Stored data:
######

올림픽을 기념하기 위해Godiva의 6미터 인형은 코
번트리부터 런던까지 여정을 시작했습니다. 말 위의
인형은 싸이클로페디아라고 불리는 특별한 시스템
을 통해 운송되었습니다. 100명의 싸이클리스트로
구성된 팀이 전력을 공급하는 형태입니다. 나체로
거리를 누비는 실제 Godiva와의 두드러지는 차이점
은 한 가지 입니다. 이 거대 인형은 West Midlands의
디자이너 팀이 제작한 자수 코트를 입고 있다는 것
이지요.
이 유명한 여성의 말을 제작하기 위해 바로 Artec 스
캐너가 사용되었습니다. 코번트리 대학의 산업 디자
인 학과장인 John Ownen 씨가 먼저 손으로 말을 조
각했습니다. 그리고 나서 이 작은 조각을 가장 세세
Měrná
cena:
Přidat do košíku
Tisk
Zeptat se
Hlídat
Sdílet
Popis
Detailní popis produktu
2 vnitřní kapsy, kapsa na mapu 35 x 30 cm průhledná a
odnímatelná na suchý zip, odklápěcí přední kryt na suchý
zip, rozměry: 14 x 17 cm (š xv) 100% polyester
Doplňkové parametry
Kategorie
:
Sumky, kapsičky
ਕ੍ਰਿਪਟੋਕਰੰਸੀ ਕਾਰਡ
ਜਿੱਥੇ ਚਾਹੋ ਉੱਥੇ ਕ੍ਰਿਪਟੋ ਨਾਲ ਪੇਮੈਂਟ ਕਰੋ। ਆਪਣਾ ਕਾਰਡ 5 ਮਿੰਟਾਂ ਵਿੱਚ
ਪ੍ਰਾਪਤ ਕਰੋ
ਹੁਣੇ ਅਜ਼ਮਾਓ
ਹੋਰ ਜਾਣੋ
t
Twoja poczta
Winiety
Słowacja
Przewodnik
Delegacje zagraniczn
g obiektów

######

Repeat the records above exactly, from the first line to the last.

Task result:
올림픽을 기념하기 위해Godiva의 6미터 인형은 코
번트리부터 런던까지 여정을 시작했습니다. 말 위의
인형은 싸이클로페디아라고 불리는 특별한 시스템
을 통해 운송되었습니다. 100명의 싸이클리스트로
구성된 팀이 전력을 공급하는 형태입니다. 나체로
거리를 누비는 실제 Godiva와의 두드러지는 차이점
은 한 가지 입니다. 이 거대 인형은 West Midlands의
디자이너 팀이 제작한 자수 코트를 입고 있다는 것
이지요.
이 유명한 여성의 말을 제작하기 위해 바로 Artec 스
캐너가 사용되었습니다. 코번트리 대학의 산업 디자
인 학과장인 John Ownen 씨가 먼저 손으로 말을 조
각했습니다. 그리고 나서 이 작은 조각을 가장 세세
Měrná
cena:
Přidat do košíku
Tisk
Zeptat se
Hlídat
Sdílet
Popis
Detailní popis produktu
2 vnitřní kapsy, kapsa na mapu 35 x 30 cm průhledná a
odnímatelná na suchý zip, odklápěcí přední kryt na suchý
zip, rozměry: 14 x 17 cm (š xv) 100% polyester
Doplňkové parametry
Kategorie
:
Sumky, kapsičky
ਕ੍ਰਿਪਟੋਕਰੰਸੀ ਕਾਰਡ
ਜਿੱਥੇ ਚਾਹੋ ਉੱਥੇ ਕ੍ਰਿਪਟੋ ਨਾਲ ਪੇਮੈਂਟ ਕਰੋ। ਆਪਣਾ ਕਾਰਡ 5 ਮਿੰਟਾਂ ਵਿੱਚ
ਪ੍ਰਾਪਤ ਕਰੋ
ਹੁਣੇ ਅਜ਼ਮਾਓ
ਹੋਰ ਜਾਣੋ
t
Twoja poczta
Winiety
Słowacja
Przewodnik
Delegacje zagraniczn
g obiektów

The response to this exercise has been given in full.